Effects of oral administration of fluvoxamine (a, 69.1 μmol kg⁻¹), fluoxetine (b, 28.9 μmol kg⁻¹), paroxetine (c, 2.67 μmol kg⁻¹) and sertraline (d, 29.2 μmol kg⁻¹) on the marble-burying behaviour in mice. At 0.25–48 h after the oral administration of these drugs, mice were placed into the cubic plastic box in which 20 glass marbles were evenly spaced on sawdust, and the number of marbles buried at least two-thirds was counted for 30 min. Each column represents mean±s.e.m. of five to eight (vehicle-treated group) and six to nine (SSRI-treated group) mice. Asterisks show a significant difference from the vehicle control values, ^*P<0.05, ^**P<0.01, ^***P<0.001.

Figure 4

Effects of oral administration of fluvoxamine (69.1 μmol kg⁻¹), fluoxetine (28.9 μmol kg⁻¹), paroxetine (2.67 μmol kg⁻¹) and sertraline (29.2 μmol kg⁻¹) on the locomotor activity in mice. At 1–48 h after the oral administration of SSRIs, the total locomotor activity of mice for 30 min was measured by an activity sensor.
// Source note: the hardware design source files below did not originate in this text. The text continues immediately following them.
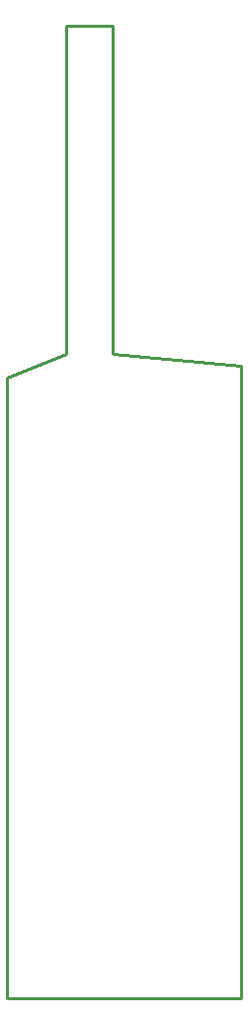
<source format=gm1>
%FSLAX24Y24*%
%MOIN*%
G70*
G01*
G75*
G04 Layer_Color=16711935*
%ADD10C,0.0197*%
%ADD11C,0.0276*%
%ADD12R,0.0250X0.0200*%
%ADD13R,0.0827X0.0689*%
%ADD14R,0.1142X0.0689*%
%ADD15R,0.1142X0.0886*%
%ADD16R,0.0433X0.0236*%
%ADD17R,0.0300X0.0300*%
%ADD18R,0.0300X0.0300*%
%ADD19R,0.0236X0.0433*%
%ADD20R,0.0335X0.1693*%
%ADD21R,0.0200X0.0250*%
%ADD22C,0.0472*%
%ADD23R,0.1102X0.1102*%
%ADD24O,0.0256X0.0138*%
%ADD25O,0.0138X0.0256*%
%ADD26R,0.0591X0.0512*%
%ADD27R,0.0320X0.0300*%
%ADD28R,0.1024X0.1024*%
%ADD29O,0.0098X0.0276*%
%ADD30O,0.0276X0.0098*%
%ADD31R,0.0433X0.0472*%
%ADD32R,0.0354X0.0110*%
%ADD33R,0.0110X0.0354*%
%ADD34R,0.0110X0.0354*%
%ADD35R,0.0512X0.0591*%
%ADD36C,0.0250*%
%ADD37C,0.0150*%
%ADD38C,0.0100*%
%ADD39C,0.0300*%
%ADD40C,0.0400*%
%ADD41C,0.0200*%
%ADD42C,0.0080*%
%ADD43C,0.0350*%
%ADD44C,0.0120*%
%ADD45C,0.0059*%
%ADD46C,0.0500*%
%ADD47C,0.0060*%
%ADD48R,0.0579X0.0630*%
%ADD49R,0.0190X0.0515*%
%ADD50R,0.1180X0.0320*%
%ADD51R,0.0595X0.1290*%
%ADD52R,0.0400X0.0900*%
%ADD53R,0.1029X0.0407*%
%ADD54R,0.0550X0.1050*%
%ADD55R,0.0879X0.3300*%
%ADD56R,0.0570X0.1500*%
%ADD57C,0.0787*%
%ADD58C,0.0866*%
%ADD59R,0.0591X0.0591*%
%ADD60C,0.0591*%
%ADD61R,0.0591X0.0591*%
%ADD62C,0.0320*%
%ADD63C,0.0260*%
%ADD64R,0.1400X0.1000*%
%ADD65C,0.0098*%
%ADD66C,0.0039*%
%ADD67C,0.0079*%
%ADD68C,0.0050*%
%ADD69C,0.0043*%
%ADD70C,0.0394*%
%ADD71R,0.0330X0.0280*%
%ADD72R,0.0907X0.0769*%
%ADD73R,0.1222X0.0769*%
%ADD74R,0.1222X0.0966*%
%ADD75R,0.0513X0.0316*%
%ADD76R,0.0380X0.0380*%
%ADD77R,0.0380X0.0380*%
%ADD78R,0.0316X0.0513*%
%ADD79R,0.0415X0.1773*%
%ADD80R,0.0280X0.0330*%
%ADD81C,0.0552*%
%ADD82R,0.1182X0.1182*%
%ADD83O,0.0336X0.0218*%
%ADD84O,0.0218X0.0336*%
%ADD85R,0.0671X0.0592*%
%ADD86R,0.0400X0.0380*%
%ADD87R,0.1104X0.1104*%
%ADD88O,0.0178X0.0356*%
%ADD89O,0.0356X0.0178*%
%ADD90R,0.0513X0.0552*%
%ADD91R,0.0434X0.0190*%
%ADD92R,0.0190X0.0434*%
%ADD93R,0.0190X0.0434*%
%ADD94R,0.0592X0.0671*%
%ADD95C,0.0867*%
%ADD96C,0.0946*%
%ADD97R,0.0671X0.0671*%
%ADD98C,0.0671*%
%ADD99R,0.0671X0.0671*%
%ADD100C,0.0400*%
%ADD101C,0.0340*%
%ADD102C,0.0010*%
D38*
X3550Y21650D02*
X7874Y21255D01*
X3550Y21650D02*
Y32700D01*
X7874Y0D02*
Y21255D01*
X0Y20866D02*
X1969Y21654D01*
Y32700D01*
X3550D01*
X0Y0D02*
Y20866D01*
Y0D02*
X7874D01*
M02*

</source>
Each column represents mean±s.e.m. of eight (vehicle-treated group) and five to eight (SSRI-treated group) mice.

Figure 5

Relationship between binding activity of brain SERT (percent increase in K_D values for specific [³H]paroxetine binding) and inhibitory effect of marble-burying behaviour (percent decrease in the number of marbles buried by mice) after oral administration of fluvoxamine (69.1 μmol kg⁻¹), fluoxetine (28.9 μmol kg⁻¹), paroxetine (2.67 μmol kg⁻¹) and sertraline (29.2 μmol kg⁻¹). The data for brain SERT-binding activity and suppression of marble-burying behaviour were derived from Figure 2 and Figure 3, respectively. The mean values at each time point were utilised for correlation analysis, where y, x and r represent inhibitory effect of marble-burying behaviour, brain SERT-binding activity and correlation coefficient, respectively.